START THE DATA

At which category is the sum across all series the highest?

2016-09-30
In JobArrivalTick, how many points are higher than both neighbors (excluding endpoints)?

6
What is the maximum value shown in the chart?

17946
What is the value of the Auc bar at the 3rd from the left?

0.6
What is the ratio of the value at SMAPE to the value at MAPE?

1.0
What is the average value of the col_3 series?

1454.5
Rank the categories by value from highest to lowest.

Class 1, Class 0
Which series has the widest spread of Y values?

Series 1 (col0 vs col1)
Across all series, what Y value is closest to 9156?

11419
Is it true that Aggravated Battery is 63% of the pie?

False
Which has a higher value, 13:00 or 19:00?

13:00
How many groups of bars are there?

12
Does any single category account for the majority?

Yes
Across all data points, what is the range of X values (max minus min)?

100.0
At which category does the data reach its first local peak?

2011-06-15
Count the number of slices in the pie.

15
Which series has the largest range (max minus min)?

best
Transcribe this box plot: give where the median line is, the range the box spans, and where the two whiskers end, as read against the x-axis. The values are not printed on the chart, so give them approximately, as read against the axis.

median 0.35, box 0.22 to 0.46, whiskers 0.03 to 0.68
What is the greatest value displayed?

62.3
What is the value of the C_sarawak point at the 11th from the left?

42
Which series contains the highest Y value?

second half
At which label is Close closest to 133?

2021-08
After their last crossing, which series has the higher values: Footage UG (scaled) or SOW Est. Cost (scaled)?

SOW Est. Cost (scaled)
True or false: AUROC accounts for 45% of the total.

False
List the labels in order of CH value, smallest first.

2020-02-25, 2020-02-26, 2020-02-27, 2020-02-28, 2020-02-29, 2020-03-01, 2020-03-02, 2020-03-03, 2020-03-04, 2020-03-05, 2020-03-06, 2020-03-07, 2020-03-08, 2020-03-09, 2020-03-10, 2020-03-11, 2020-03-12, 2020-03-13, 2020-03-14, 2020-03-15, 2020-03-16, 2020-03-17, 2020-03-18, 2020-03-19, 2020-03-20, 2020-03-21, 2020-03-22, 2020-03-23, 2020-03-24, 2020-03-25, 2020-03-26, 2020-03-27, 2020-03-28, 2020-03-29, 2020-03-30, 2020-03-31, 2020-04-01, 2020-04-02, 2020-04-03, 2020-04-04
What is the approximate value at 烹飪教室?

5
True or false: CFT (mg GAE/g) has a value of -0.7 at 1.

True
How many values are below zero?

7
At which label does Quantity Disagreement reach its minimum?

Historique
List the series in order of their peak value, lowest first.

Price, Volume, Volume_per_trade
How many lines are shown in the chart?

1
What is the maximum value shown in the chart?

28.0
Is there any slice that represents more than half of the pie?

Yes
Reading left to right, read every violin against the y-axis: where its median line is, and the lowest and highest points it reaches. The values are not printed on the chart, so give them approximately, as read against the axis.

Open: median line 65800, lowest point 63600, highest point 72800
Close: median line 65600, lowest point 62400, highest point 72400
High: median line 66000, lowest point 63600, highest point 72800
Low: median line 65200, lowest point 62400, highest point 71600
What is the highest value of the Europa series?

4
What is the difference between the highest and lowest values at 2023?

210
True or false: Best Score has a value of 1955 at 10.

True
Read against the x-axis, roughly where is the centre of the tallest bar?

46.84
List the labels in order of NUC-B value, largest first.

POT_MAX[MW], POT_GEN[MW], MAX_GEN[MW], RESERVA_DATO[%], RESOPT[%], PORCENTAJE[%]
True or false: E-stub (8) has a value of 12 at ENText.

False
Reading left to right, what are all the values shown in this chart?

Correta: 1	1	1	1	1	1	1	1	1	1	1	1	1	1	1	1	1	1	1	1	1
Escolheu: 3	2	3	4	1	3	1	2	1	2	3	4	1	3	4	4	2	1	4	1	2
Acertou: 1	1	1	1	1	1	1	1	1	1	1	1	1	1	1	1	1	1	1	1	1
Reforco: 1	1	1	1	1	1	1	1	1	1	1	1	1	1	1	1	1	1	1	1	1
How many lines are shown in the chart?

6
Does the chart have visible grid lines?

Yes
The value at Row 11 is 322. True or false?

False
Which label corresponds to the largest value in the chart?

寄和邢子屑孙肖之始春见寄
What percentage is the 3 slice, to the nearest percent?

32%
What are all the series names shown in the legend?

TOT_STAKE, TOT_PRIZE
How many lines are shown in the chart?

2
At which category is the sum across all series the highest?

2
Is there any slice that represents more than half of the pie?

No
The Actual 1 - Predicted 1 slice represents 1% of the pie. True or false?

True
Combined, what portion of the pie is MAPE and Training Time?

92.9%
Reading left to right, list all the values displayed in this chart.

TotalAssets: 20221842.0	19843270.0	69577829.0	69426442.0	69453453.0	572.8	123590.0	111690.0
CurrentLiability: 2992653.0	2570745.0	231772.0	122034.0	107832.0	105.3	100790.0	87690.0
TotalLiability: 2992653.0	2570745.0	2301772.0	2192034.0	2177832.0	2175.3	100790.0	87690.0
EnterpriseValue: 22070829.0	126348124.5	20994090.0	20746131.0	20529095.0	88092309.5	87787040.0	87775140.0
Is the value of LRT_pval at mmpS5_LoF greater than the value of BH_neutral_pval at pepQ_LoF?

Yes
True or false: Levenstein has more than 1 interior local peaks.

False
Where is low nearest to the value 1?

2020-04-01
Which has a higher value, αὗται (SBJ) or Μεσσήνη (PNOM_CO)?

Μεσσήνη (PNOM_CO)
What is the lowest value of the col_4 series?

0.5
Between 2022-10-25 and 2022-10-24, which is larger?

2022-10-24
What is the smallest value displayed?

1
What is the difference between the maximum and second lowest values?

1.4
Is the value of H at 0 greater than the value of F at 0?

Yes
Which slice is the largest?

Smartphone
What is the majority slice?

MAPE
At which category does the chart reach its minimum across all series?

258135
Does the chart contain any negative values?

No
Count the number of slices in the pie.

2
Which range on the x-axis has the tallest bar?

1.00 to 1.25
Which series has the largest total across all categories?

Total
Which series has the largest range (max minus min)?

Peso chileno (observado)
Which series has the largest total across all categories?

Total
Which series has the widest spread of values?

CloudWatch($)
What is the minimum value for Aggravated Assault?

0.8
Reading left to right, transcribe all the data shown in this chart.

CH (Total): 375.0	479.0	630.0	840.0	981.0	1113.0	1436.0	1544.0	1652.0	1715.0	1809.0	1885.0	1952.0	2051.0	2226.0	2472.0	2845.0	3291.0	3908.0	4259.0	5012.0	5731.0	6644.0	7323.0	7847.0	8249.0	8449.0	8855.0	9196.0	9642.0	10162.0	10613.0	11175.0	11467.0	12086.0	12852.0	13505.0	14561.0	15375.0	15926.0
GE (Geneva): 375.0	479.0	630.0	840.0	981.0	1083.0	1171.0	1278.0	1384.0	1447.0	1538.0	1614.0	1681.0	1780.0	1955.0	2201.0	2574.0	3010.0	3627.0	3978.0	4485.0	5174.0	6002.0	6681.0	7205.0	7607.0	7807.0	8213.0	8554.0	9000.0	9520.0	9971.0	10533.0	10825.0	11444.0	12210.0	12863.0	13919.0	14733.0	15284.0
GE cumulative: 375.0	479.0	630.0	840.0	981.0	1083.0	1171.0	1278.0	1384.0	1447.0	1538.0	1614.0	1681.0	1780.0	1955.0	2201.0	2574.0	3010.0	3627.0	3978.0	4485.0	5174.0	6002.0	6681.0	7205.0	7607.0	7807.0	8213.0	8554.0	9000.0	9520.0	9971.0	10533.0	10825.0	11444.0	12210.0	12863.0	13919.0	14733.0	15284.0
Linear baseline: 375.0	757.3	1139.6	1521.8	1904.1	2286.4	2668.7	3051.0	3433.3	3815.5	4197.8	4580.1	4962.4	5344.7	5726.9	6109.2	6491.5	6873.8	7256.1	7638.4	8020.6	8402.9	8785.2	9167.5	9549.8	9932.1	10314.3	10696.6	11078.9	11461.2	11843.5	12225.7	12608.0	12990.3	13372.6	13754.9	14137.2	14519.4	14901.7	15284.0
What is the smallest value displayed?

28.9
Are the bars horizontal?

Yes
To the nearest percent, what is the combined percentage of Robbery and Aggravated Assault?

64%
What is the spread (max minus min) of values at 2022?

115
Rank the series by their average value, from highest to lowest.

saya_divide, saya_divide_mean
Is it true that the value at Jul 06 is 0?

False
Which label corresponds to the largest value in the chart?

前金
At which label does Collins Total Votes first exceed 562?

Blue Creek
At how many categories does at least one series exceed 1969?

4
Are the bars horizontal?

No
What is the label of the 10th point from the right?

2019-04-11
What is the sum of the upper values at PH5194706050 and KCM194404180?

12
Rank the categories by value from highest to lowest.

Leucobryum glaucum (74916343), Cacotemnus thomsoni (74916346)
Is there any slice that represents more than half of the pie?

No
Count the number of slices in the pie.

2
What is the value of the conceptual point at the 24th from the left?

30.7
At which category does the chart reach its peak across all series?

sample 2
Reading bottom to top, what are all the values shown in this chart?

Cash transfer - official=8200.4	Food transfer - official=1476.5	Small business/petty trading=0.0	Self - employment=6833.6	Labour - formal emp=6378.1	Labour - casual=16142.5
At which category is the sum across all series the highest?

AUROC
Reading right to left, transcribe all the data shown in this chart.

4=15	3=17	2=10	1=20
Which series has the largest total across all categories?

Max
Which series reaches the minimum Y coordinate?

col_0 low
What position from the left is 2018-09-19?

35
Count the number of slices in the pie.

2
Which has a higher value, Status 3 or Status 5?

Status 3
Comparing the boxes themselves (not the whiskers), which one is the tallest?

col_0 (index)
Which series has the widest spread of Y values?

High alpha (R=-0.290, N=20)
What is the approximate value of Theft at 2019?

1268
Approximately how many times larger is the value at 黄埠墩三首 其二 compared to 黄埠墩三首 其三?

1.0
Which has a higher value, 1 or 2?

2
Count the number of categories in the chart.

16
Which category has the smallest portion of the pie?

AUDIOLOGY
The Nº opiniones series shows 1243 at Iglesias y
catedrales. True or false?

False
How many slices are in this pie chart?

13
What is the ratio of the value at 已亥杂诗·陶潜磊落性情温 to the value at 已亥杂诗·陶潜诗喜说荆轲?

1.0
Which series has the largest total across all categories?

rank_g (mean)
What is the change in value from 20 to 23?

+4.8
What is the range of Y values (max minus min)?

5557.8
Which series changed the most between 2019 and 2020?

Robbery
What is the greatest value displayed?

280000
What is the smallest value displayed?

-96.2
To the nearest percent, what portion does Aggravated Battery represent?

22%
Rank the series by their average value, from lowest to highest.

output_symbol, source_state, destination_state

END THE DATA

## WHAT TO PRODUCE
Reproduce the part of the listing that opens with the line containing "TOT_STAKE, TOT_PRIZE" and closes with the line containing "Reading left to right, list", substituting "donut" for every "pie" and leaving all else unchanged.

## SOLUTION TO THIS PROBLEM
TOT_STAKE, TOT_PRIZE
How many lines are shown in the chart?

2
At which category is the sum across all series the highest?

2
Is there any slice that represents more than half of the donut?

No
The Actual 1 - Predicted 1 slice represents 1% of the donut. True or false?

True
Combined, what portion of the donut is MAPE and Training Time?

92.9%
Reading left to right, list all the values displayed in this chart.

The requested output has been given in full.